The CD4060 on the first output (Q4/pin 7) repeats over and over: e.g. 57 seconds on, 57 seconds off, 57 seconds on, 50 seconds off, 57 seconds on, 50 seconds off, 57 seconds on, 50 seconds off, ad infinitum. I did this for about two hours and several times, amongst other things, it's so predictable it can't be a one-off random thing. I changed a good quality 10uF electrolytic for a good quality 10uF polyester for the 4060 timing capacitor and nothing changed/improved.
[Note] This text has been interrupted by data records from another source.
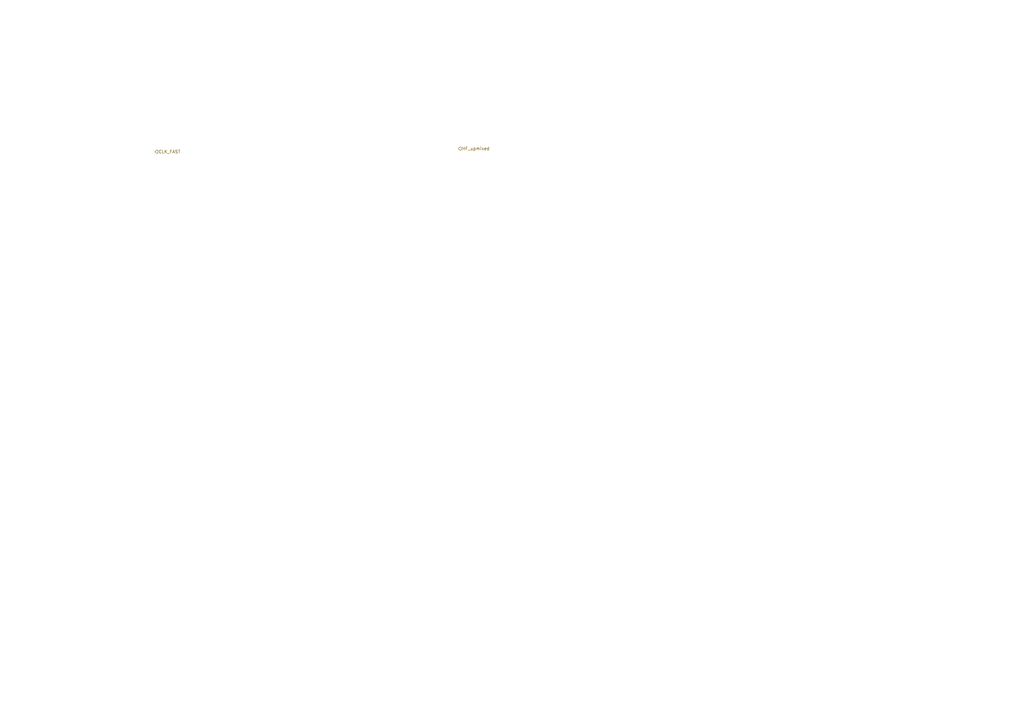
<source format=kicad_sch>
(kicad_sch (version 20211123) (generator eeschema)

  (uuid fa7c5c89-b439-4a9d-acaa-dd60e8c7373c)

  (paper "A3")

  


  (hierarchical_label "HF_upmixed" (shape input) (at 187.96 60.96 0)
    (effects (font (size 1.27 1.27)) (justify left))
    (uuid 229cc7dd-7166-4425-887a-01af03933137)
  )
  (hierarchical_label "CLK_FAST" (shape input) (at 63.5 62.23 0)
    (effects (font (size 1.27 1.27)) (justify left))
    (uuid ff3b62c6-7577-4251-a4c4-bb4a0fd2214a)
  )
)

</source>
Any idea or reason as to why the duty cycle is uneven? TIA

This is the ultimate goal, maybe..., I'm not liking specifically the 4060 part of this circuit much at present:



This is the breadboard circuit I am using to test the circuit, but without the dip switch (the breadboard holes are too big for its pins and it isn't needed for this part ("perfecting" the timing), I already checked that it works by pressing it down by hand the other day):

 

[betwixt]

That doesn't make sense, the Q4 output from the 4060 MUST be a square wave. It's a flip-flop driven in a chain preceded by three other flip flops so it can't be anything other than a 50:50 on/off ratio. I suspect something is changing the counting period when the relay operates and you are actually producing two different time delays. My first guess would be the reset on pin 12 is picking up a supply spike from the relay coil. It's easy to check, remove the relay and see if the signal driving it reverts to the correct timing. Using such high values for the timing resistors will make it susceptible to noise too.

Brian.

[edit: what is the capacitor across the relay for? If you want to filter noise and improve relay speed, connect it from the 100R to ground, not across the coil.]

 

[d123]

Hi,

...I put the capacitor there as I'd understood that's what you meant in post #4, whoops... That capacitor was the source of the uneven timing, the 4060 works properly without it.

 

[betwixt]

Problem solved - well done!

A further simple modification you could try although it may not be necessary is to power the relay from before the voltage regulator instead of after it. The relay coil voltage isn't critical and I'm assuming you use a 5V relay and the resistor is to drop the 9V down to 5V: if you connect the relay to the 12V through a suitably higher value resistor it further reduces the risk of interference and also lightens the load on the regulator. Incidentally, if you do that you can remove the regulator completely and replace it with a series resistor and Zener diode as the 4060 and first FET (why not a bipolar transistor?) probably draw less than 1mA between them. A regulator IC with more than 1,000 times that current rating is overkill to say the least!

Brian.

 

[d123]

Hi Brian,

Thanks for the suggestions. I would have used a BJT but want to use the logic MOSFET(s) mainly because of this application note by the manufacturer,View attachment ZVN4206AV Automotive Relay Drivers Diodes Inc 3957.pdf; the coil diode isn't needed either apparently but I'd rather put it there all the same. Relay coil is 9V, but operates from far lower voltage if need be; 100R is to limit current. Sorry, wrong person to suggest Zener diodes to, I really "hate" them for so many reasons, especially as voltage regulating devices. The 7809 is for line regulation. Wouldn't you assume that the 7809 draws far less ground pin current at 50mA output even than a Zener diode does just to function and have a Vout around it's breakdown voltage? Not a bad idea to put relay coil outside regulator but as it seems fine, I'll leave the circuit as it is. Thanks again!